## What is being asked
Give the records back exactly as written, but without the images.

Stored data entries
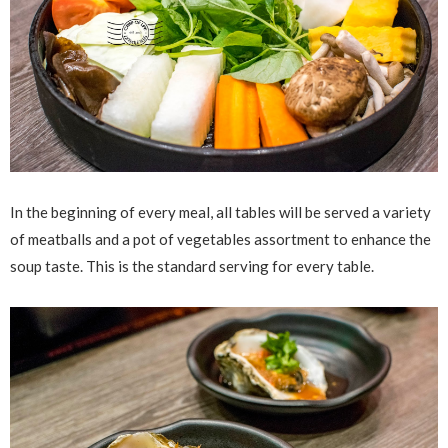
In the beginning of every meal, all tables will be served a variety
of meatballs and a pot of vegetables assortment to enhance the
soup taste. This is the standard serving for every table.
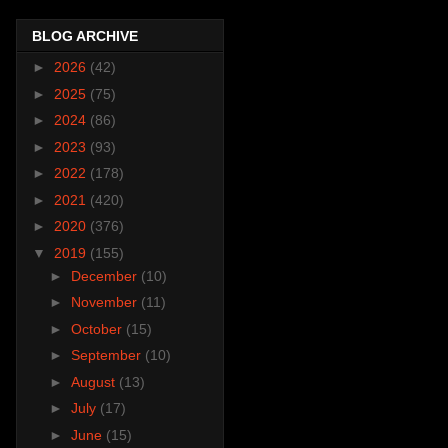
BLOG ARCHIVE
►
2026
(42)
►
2025
(75)
►
2024
(86)
►
2023
(93)
►
2022
(178)
►
2021
(420)
►
2020
(376)
▼
2019
(155)
►
December
(10)
►
November
(11)
►
October
(15)
►
September
(10)
►
August
(13)
►
July
(17)
►
June
(15)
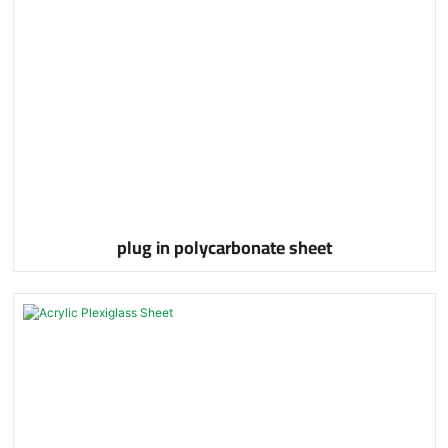
plug in polycarbonate sheet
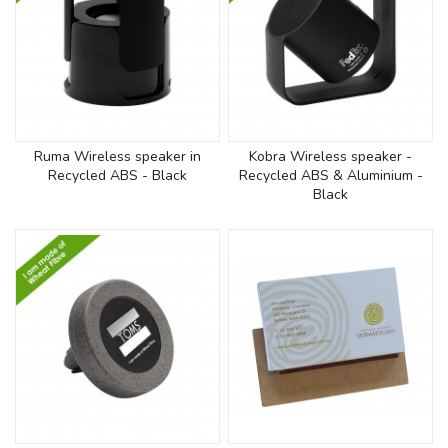
Ruma Wireless speaker in
Kobra Wireless speaker -
Recycled ABS - Black
Recycled ABS & Aluminium -
Black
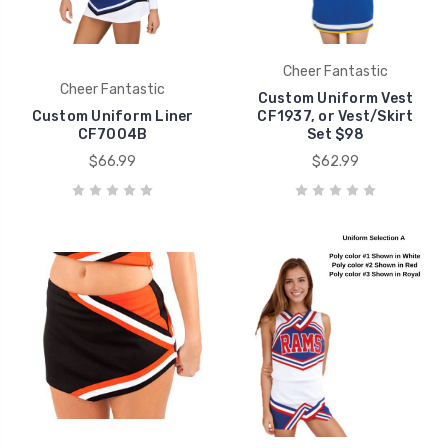
Cheer Fantastic
Cheer Fantastic
Custom Uniform Vest
Custom Uniform Liner
CF1937, or Vest/Skirt
CF7004B
Set $98
$66.99
$62.99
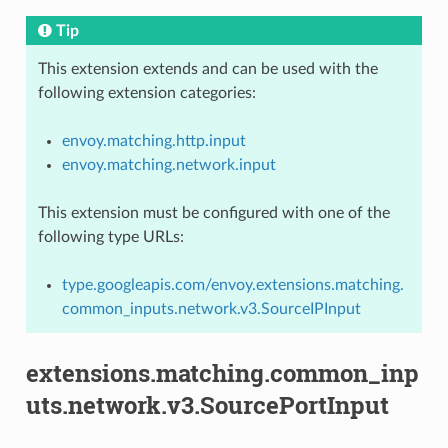
Tip
This extension extends and can be used with the
following extension categories:
envoy.matching.http.input
envoy.matching.network.input
This extension must be configured with one of the
following type URLs:
type.googleapis.com/envoy.extensions.matching.
common_inputs.network.v3.SourceIPInput
extensions.matching.common_inp
uts.network.v3.SourcePortInput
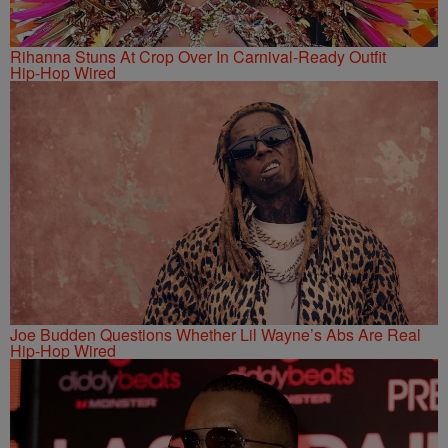
Rihanna Stuns At Crop Over In Carnival-Ready Outfit
Hip-Hop Wired
Joe Budden Questions Whether Lil Wayne’s Abs Are Real
Hip-Hop Wired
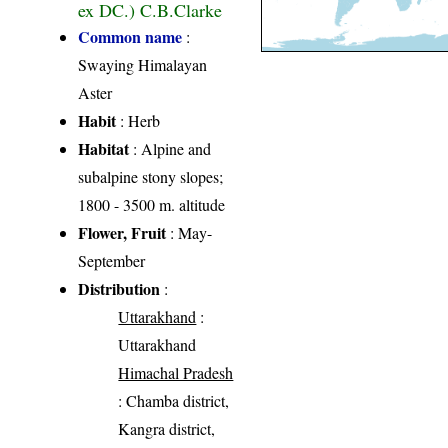
ex DC.) C.B.Clarke
Common name
:
Swaying Himalayan
Aster
Habit
: Herb
Habitat
: Alpine and
subalpine stony slopes;
1800 - 3500 m. altitude
Flower, Fruit
: May-
September
Distribution
:
Uttarakhand
:
Uttarakhand
Himachal Pradesh
: Chamba district,
Kangra district,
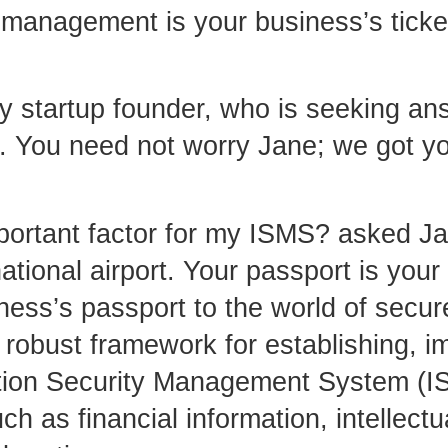
 management is your business’s ticket 
ry startup founder, who is seeking a
et. You need not worry Jane; we got y
ortant factor for my ISMS? asked Ja
ational airport. Your passport is your
iness’s passport to the world of secu
a robust framework for establishing, 
ation Security Management System (IS
h as financial information, intellectu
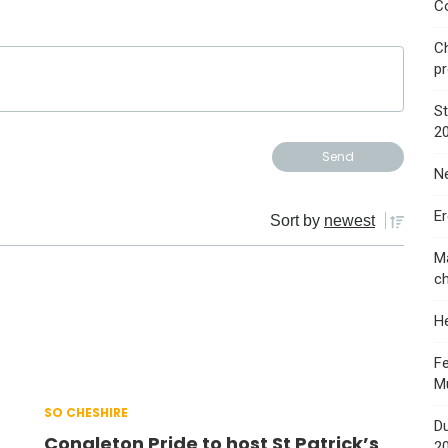
Co
Ch
p
St
2
Ne
E
Sort by
newest
Ma
ch
He
Fe
M
SO CHESHIRE
Du
Congleton Pride to host St Patrick’s
2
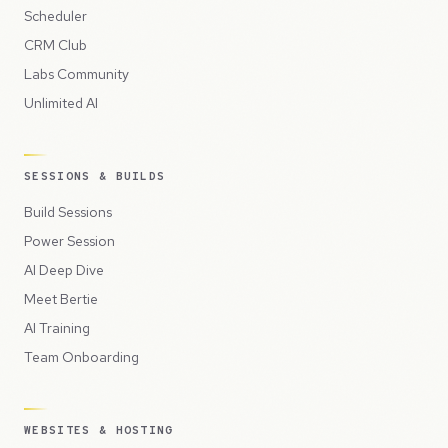
Scheduler
CRM Club
Labs Community
Unlimited AI
SESSIONS & BUILDS
Build Sessions
Power Session
AI Deep Dive
Meet Bertie
AI Training
Team Onboarding
WEBSITES & HOSTING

## Answer to this problem
In the beginning of every meal, all tables will be served a variety
of meatballs and a pot of vegetables assortment to enhance the
soup taste. This is the standard serving for every table.
BLOG ARCHIVE
►
2026
(42)
►
2025
(75)
►
2024
(86)
►
2023
(93)
►
2022
(178)
►
2021
(420)
►
2020
(376)
▼
2019
(155)
►
December
(10)
►
November
(11)
►
October
(15)
►
September
(10)
►
August
(13)
►
July
(17)
►
June
(15)
plug in polycarbonate sheet
Ruma Wireless speaker in
Kobra Wireless speaker -
Recycled ABS - Black
Recycled ABS & Aluminium -
Black
Cheer Fantastic
Cheer Fantastic
Custom Uniform Vest
Custom Uniform Liner
CF1937, or Vest/Skirt
CF7004B
Set $98
$66.99
$62.99
Tip
This extension extends and can be used with the
following extension categories:
envoy.matching.http.input
envoy.matching.network.input
This extension must be configured with one of the
following type URLs:
type.googleapis.com/envoy.extensions.matching.
common_inputs.network.v3.SourceIPInput
extensions.matching.common_inp
uts.network.v3.SourcePortInput
Rihanna Stuns At Crop Over In Carnival-Ready Outfit
Hip-Hop Wired
Joe Budden Questions Whether Lil Wayne’s Abs Are Real
Hip-Hop Wired
ex DC.) C.B.Clarke
Common name
:
Swaying Himalayan
Aster
Habit
: Herb
Habitat
: Alpine and
subalpine stony slopes;
1800 - 3500 m. altitude
Flower, Fruit
: May-
September
Distribution
:
Uttarakhand
:
Uttarakhand
Himachal Pradesh
: Chamba district,
Kangra district,
 management is your business’s ticket 
ry startup founder, who is seeking a
et. You need not worry Jane; we got y
ortant factor for my ISMS? asked Ja
ational airport. Your passport is your
iness’s passport to the world of secu
a robust framework for establishing, 
ation Security Management System (IS
h as financial information, intellectu
Co
Ch
p
St
2
Ne
E
Sort by
newest
Ma
ch
He
Fe
M
SO CHESHIRE
Du
Congleton Pride to host St Patrick’s
2
Scheduler
CRM Club
Labs Community
Unlimited AI
SESSIONS & BUILDS
Build Sessions
Power Session
AI Deep Dive
Meet Bertie
AI Training
Team Onboarding
WEBSITES & HOSTING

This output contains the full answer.